Document excerpt below:
This example has two modify: – the first for a single query, the second applies on both datasets.

url:
  formhandler-modify-multi:
    pattern: /modify-multi
    handler: FormHandler
    kwargs:
      symbols:
        url: sqlite:///database.sqlite3
        table: flags
        query: 'SELECT Continent, COUNT(DISTINCT Symbols) AS dsymbols FROM flags GROUP BY Continent'
        # Modify ONLY this query. Adds rank column to symbols dataset
        modify: data.assign(rank=data['dsymbols'].rank())
      colors:
        url: flags.csv
        function: data.groupby('Continent').sum().reset_index()
      # Modify BOTH datasets. data is a dict of DataFrames.
      modify: data['colors'].merge(data['symbols'], on='Continent')

modify: can modify the results of FormHandler edit methods too. E.g. The modify: below returns the number of URL query parameters passed.

  formhandler-edits-multidata-modify:
    pattern: /edits-multidata-modify
    handler: FormHandler
    kwargs:
      sql:
        url: mysql+pymysql://root@$MYSQL_SERVER/DB?charset=utf8
        table: sales
        id: [city, product]
        modify: len(handler.args.keys())

modify: can be any expression/function that uses data – count of records edited and handlerhandler.args contains data submitted by the user.

FormHandler query

You may also use a query: to select data from an SQLAlchemy databases. For example:

url:
  query:
    pattern: /query
    handler: FormHandler
    kwargs:
      url: sqlite:///database.sqlite3
      query: 'SELECT Continent, COUNT(*) AS num, SUM(c1) FROM flags GROUP BY Continent'

… returns the query result. FormHandler filters apply on top of this query. For example:

  • query returns data grouped by Continent
  • query?num>=20 ► continents where number of countries > 20

This uses gramex.cache.query behind the scenes. You can cache the query based on a smaller query or table name by specifying a table: parameter. For example:

      table: 'SELECT MAX(date) FROM source'
      query: 'SELECT city, SUM(sales) FROM source GROUP BY city'

… will run query: only if the result of running table: changes. You can also specify table: source. This attempts to automatically check if the table has changed.

The table: parameter also supports query substitutions like query:.

state: parameter can be used to pass a function which checks if the data has changed. This is evaluated every time the FormHandler is accessed. If the returned value changes, the query is run. Else, the previously cached query value is returned.
End of Document excerpt.
Records for this exercise below:
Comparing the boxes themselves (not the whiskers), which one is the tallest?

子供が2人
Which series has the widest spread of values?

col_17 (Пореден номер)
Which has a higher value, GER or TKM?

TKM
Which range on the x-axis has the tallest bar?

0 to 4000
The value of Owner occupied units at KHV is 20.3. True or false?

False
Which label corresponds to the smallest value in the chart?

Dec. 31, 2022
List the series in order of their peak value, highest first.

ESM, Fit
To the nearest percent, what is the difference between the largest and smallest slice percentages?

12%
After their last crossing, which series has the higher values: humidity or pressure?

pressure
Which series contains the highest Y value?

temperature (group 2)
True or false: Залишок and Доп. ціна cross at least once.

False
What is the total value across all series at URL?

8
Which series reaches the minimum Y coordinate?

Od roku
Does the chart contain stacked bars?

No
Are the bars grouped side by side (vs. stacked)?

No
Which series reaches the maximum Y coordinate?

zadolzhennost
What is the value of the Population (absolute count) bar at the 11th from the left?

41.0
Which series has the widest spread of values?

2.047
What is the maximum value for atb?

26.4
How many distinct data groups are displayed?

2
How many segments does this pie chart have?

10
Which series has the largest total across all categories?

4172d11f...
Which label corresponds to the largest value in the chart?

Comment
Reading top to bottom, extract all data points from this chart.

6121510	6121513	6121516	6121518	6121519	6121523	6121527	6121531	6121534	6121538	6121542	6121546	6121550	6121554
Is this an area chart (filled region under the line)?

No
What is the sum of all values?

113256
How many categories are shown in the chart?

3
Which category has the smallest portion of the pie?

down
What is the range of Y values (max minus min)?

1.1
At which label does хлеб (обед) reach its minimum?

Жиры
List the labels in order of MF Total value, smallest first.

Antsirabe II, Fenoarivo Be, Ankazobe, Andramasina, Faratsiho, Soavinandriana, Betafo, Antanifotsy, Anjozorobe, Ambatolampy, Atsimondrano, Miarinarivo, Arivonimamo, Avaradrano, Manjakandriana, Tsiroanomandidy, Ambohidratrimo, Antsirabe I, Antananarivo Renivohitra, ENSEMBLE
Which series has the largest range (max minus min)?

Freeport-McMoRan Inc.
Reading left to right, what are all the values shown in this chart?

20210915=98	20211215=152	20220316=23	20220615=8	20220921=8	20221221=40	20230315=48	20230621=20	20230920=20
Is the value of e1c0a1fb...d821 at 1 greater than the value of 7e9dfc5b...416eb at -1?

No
End of Records for this exercise.
Instruction 1: Retype the part of the FormHandler documentation excerpt between "modify: can modify" and "modify: len(handler.args.keys())", inclusive.
Instruction 2: Repeat the lines of the entries between the line holding "col_17 (Пореден номер)" and the line holding "Are the bars", inclusive, and nothing else.

Exercise answer 1:
modify: can modify the results of FormHandler edit methods too. E.g. The modify: below returns the number of URL query parameters passed.

  formhandler-edits-multidata-modify:
    pattern: /edits-multidata-modify
    handler: FormHandler
    kwargs:
      sql:
        url: mysql+pymysql://root@$MYSQL_SERVER/DB?charset=utf8
        table: sales
        id: [city, product]
        modify: len(handler.args.keys())

Exercise answer 2:
col_17 (Пореден номер)
Which has a higher value, GER or TKM?

TKM
Which range on the x-axis has the tallest bar?

0 to 4000
The value of Owner occupied units at KHV is 20.3. True or false?

False
Which label corresponds to the smallest value in the chart?

Dec. 31, 2022
List the series in order of their peak value, highest first.

ESM, Fit
To the nearest percent, what is the difference between the largest and smallest slice percentages?

12%
After their last crossing, which series has the higher values: humidity or pressure?

pressure
Which series contains the highest Y value?

temperature (group 2)
True or false: Залишок and Доп. ціна cross at least once.

False
What is the total value across all series at URL?

8
Which series reaches the minimum Y coordinate?

Od roku
Does the chart contain stacked bars?

No
Are the bars grouped side by side (vs. stacked)?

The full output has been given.